**What the task requires**
Pick out and copy every line below that has the word "Geräte".
***
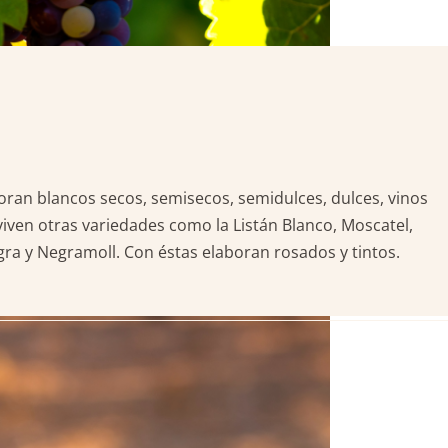
boran blancos secos, semisecos, semidulces, dulces, vinos
viven otras variedades como la Listán Blanco, Moscatel,
gra y Negramoll. Con éstas elaboran rosados y tintos.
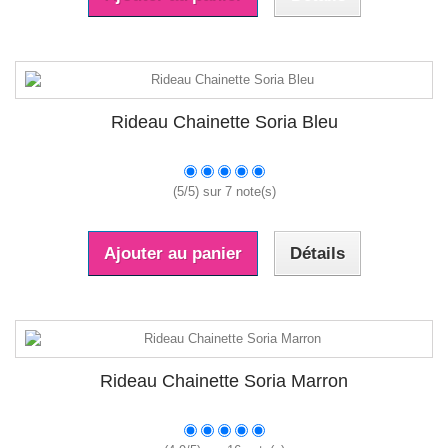
Rideau Chainette Soria Bleu
(
5
/
5
) sur
7
note(s)
Ajouter au panier
Détails
Rideau Chainette Soria Marron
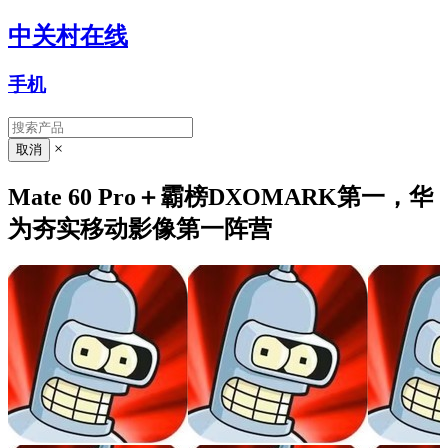
中关村在线
手机
×
Mate 60 Pro＋霸榜DXOMARK第一，华
为夯实移动影像第一阵营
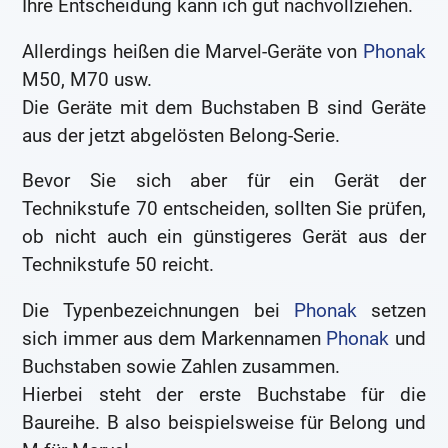
Ihre Entscheidung kann ich gut nachvollziehen.
Allerdings heißen die Marvel-Geräte von
Phonak
M50, M70 usw.
Die Geräte mit dem Buchstaben B sind Geräte
aus der jetzt abgelösten Belong-Serie.
Bevor Sie sich aber für ein Gerät der
Technikstufe 70 entscheiden, sollten Sie prüfen,
ob nicht auch ein günstigeres Gerät aus der
Technikstufe 50 reicht.
Die Typenbezeichnungen bei
Phonak
setzen
sich immer aus dem Markennamen
Phonak
und
Buchstaben sowie Zahlen zusammen.
Hierbei steht der erste Buchstabe für die
Baureihe. B also beispielsweise für Belong und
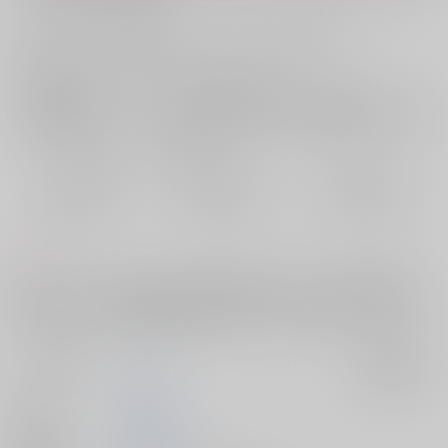
お支払い金額：
2,357円
+
送料+サービス料・手数料
?
お支払時期についてはこちらをご覧ください
?
店舗在庫
欲しいものリストに追加
おまとめ目安と発送目安
?
毎度便
定期便（週1)
定期便（月2)
2026/08/10から
2026/08/12から
2026/08/20から
5日以内に発送
10日以内に発送
14日以内に発送
コメント
ガーデンバースパロです。凛が花生みであることを知った花食み潔が、
凛の力になろうと奮闘するものの、素直に受け入れない凛という関係か
ら話が始まります。支部連載分+書き下ろしをまとめて本にしました。
サークル名
十六夜
入荷アラート
作家
篠崎理緒
発行日
2025/06/15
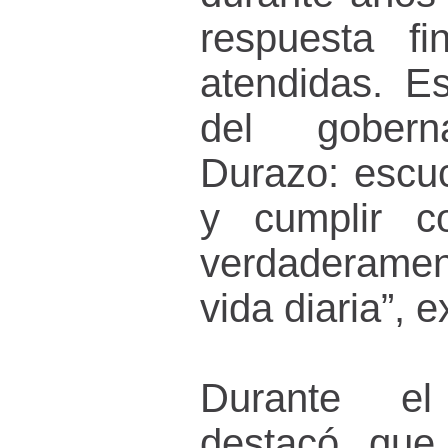
respuesta fi
atendidas. Es
del gobern
Durazo: escuc
y cumplir c
verdaderamen
vida diaria”, 
Durante e
destacó que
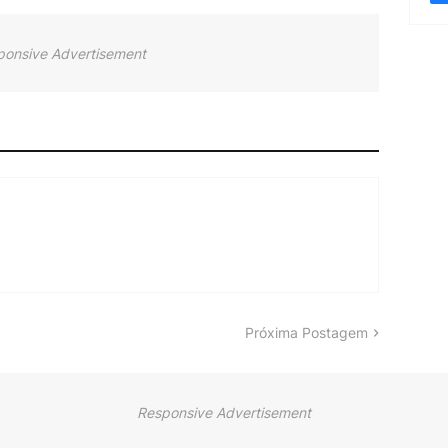
ponsive Advertisement
Próxima Postagem
Responsive Advertisement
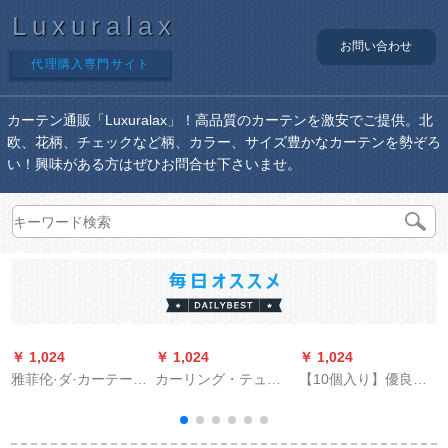
Luxuralax
お問い合わせ
代理購入専門サイト
カーテン通販「Luxuralax」！高品質のカーテンを激安でご提供。北
欧、花柄、チェックなど柄、カラー、サイズ豊かなカーテンを勢ぞろ
い！興味がある方はぜひお問合せ下さいませ。
￥ 1,024
￥ 1,024
￥ 1,024
￥
雅菲伦·ダ·カーテーン
カーリング・テュー
【10個入り】優良品
既製カーリングリン
リングのストレーリ
質のロベルトマーク
グリング洋風の透か
ングのカーリング・
はリングをしていま
し彫刻りの水溶刺繍
ティン・テュー風呂
す。ニバサルション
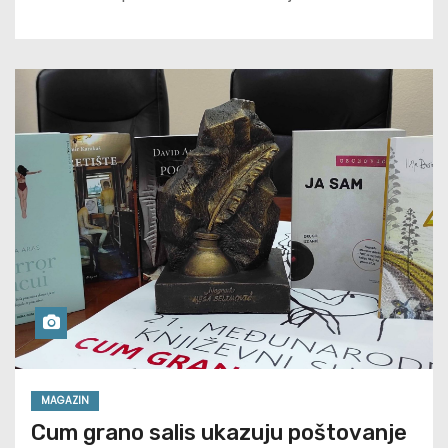
MAGAZIN
Cum grano salis ukazuju poštovanje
***
**Answer box**
Allerdings heißen die Marvel-Geräte von
Die Geräte mit dem Buchstaben B sind Geräte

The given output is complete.